Exercise directions: Locate every line in the items that contains the string "日本小児科学会", and copy each such line. The match is case-sensitive.

---------- Material for this exercise ----------

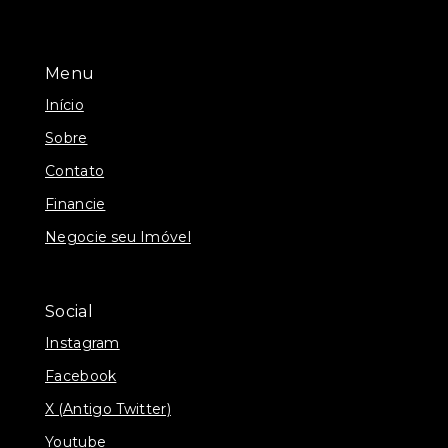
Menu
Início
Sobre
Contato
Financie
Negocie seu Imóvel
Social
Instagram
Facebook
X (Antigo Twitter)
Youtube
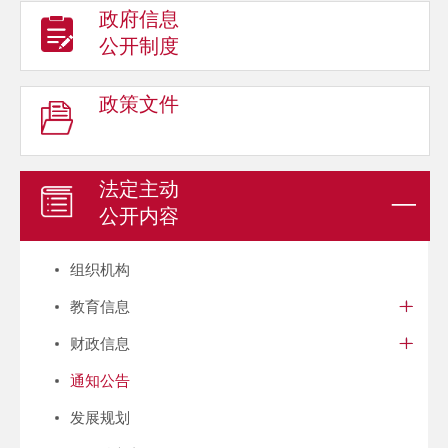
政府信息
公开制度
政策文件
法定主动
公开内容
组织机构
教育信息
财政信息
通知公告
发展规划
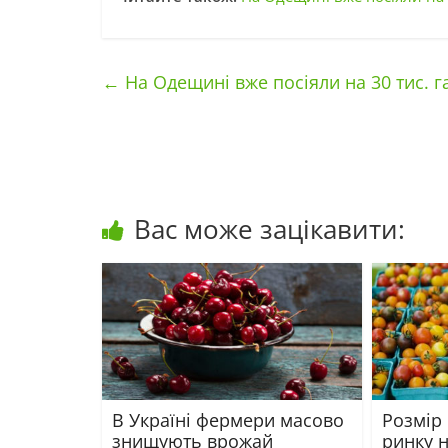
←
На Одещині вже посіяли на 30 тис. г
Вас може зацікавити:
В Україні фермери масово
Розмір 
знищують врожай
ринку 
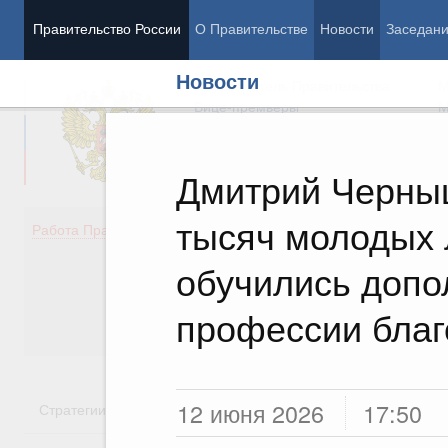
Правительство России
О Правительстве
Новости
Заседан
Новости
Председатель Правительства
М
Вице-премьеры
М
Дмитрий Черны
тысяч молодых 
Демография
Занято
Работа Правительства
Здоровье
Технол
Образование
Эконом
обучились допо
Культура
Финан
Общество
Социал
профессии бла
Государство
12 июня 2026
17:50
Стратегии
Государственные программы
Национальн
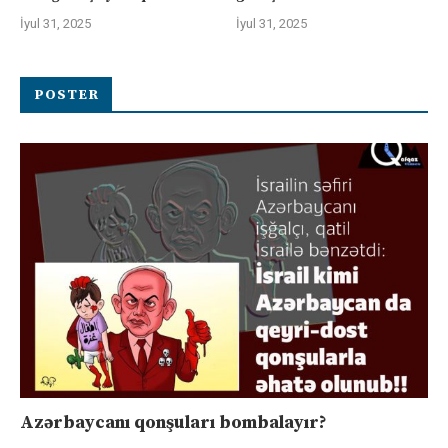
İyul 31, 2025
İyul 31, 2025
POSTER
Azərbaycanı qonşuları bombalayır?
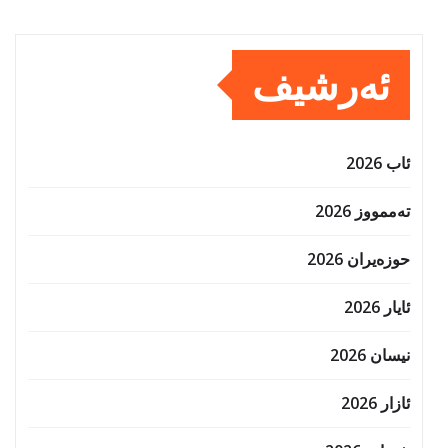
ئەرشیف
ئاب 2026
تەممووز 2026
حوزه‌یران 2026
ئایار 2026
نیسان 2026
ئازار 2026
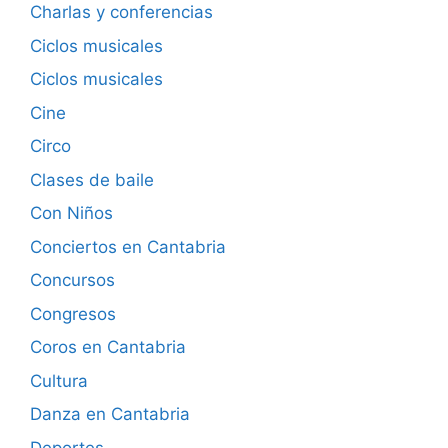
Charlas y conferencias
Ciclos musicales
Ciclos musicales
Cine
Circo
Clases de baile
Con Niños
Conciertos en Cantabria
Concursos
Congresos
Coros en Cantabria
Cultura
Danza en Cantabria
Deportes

----------
---------- Material for this exercise ----------

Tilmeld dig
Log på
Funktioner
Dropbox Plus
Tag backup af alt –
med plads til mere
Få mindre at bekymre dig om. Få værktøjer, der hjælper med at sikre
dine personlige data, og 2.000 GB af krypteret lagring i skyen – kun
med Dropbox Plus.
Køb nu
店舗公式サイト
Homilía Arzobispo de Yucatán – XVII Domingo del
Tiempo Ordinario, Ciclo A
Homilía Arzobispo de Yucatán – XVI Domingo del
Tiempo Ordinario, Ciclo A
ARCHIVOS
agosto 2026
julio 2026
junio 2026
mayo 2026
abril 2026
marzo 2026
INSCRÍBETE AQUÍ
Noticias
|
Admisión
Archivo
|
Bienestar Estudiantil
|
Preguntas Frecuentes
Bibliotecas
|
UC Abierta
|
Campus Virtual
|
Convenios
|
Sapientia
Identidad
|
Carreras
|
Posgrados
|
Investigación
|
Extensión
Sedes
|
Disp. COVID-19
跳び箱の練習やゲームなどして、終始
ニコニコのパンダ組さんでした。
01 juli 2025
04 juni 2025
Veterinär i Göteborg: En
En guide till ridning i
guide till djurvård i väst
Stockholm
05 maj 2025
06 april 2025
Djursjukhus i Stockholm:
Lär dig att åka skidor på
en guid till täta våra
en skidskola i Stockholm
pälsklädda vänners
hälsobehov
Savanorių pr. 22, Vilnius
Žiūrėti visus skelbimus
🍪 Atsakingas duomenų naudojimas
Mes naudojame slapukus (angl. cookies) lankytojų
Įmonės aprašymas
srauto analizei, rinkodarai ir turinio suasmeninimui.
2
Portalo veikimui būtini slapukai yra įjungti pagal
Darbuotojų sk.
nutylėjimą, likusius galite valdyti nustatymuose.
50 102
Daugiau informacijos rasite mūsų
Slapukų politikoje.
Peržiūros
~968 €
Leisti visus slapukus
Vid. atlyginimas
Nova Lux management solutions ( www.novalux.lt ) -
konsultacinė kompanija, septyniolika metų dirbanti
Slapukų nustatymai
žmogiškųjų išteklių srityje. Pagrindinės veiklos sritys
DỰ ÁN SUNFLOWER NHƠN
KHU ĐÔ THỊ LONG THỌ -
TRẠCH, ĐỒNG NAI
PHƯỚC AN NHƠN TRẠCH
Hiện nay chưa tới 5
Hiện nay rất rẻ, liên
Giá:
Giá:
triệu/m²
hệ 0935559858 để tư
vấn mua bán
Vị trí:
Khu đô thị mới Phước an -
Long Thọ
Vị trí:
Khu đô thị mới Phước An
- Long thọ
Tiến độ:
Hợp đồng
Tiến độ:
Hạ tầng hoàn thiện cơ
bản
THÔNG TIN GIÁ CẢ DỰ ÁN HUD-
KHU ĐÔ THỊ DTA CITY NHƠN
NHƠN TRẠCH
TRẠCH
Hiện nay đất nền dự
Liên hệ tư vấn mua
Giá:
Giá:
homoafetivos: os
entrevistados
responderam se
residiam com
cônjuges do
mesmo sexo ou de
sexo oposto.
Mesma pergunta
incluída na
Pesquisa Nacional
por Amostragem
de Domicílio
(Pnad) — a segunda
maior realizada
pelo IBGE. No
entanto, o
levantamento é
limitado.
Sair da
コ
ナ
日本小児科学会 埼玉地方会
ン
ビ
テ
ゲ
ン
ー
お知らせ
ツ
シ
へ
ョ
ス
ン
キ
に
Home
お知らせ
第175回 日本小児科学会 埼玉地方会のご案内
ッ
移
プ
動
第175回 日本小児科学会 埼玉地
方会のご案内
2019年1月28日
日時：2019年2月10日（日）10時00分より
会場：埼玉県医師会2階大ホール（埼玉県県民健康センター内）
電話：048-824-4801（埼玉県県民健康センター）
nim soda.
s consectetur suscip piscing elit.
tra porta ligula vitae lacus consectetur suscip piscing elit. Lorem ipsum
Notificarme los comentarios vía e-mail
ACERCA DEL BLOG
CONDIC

----------
---------- Material for this exercise ----------

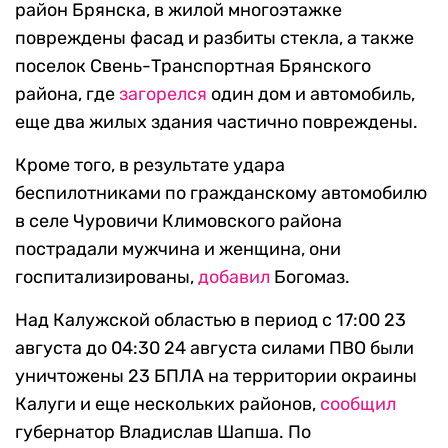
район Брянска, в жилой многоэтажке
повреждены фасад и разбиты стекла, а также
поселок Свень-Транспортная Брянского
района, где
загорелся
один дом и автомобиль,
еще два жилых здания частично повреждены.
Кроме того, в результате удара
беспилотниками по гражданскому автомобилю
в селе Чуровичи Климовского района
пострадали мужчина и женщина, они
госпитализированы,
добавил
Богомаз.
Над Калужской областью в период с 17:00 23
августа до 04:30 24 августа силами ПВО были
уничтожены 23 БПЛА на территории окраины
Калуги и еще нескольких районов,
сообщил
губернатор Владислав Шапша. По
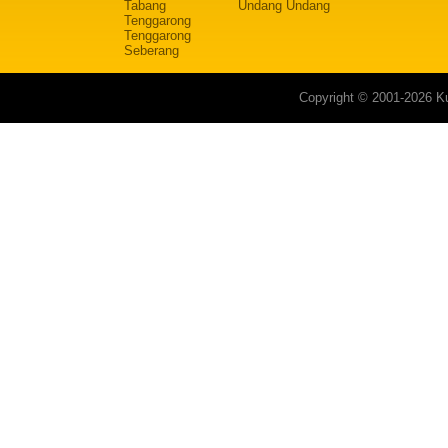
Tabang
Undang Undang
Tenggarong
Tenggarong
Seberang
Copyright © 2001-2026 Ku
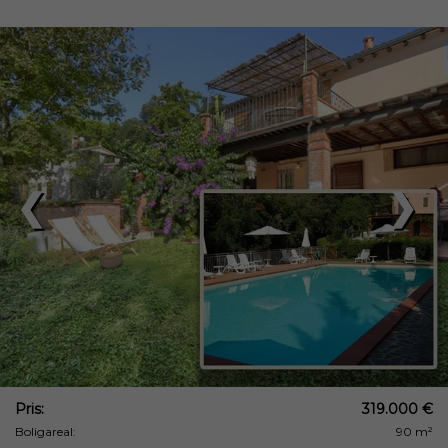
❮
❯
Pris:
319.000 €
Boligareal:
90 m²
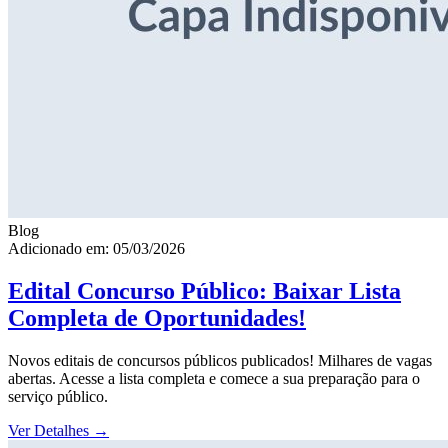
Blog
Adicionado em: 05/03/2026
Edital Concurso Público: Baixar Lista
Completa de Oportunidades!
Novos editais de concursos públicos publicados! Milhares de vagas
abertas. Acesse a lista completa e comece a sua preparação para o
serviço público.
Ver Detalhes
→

----------

Task solution:
日本小児科学会 埼玉地方会
第175回 日本小児科学会 埼玉地方会のご案内
第175回 日本小児科学会 埼玉地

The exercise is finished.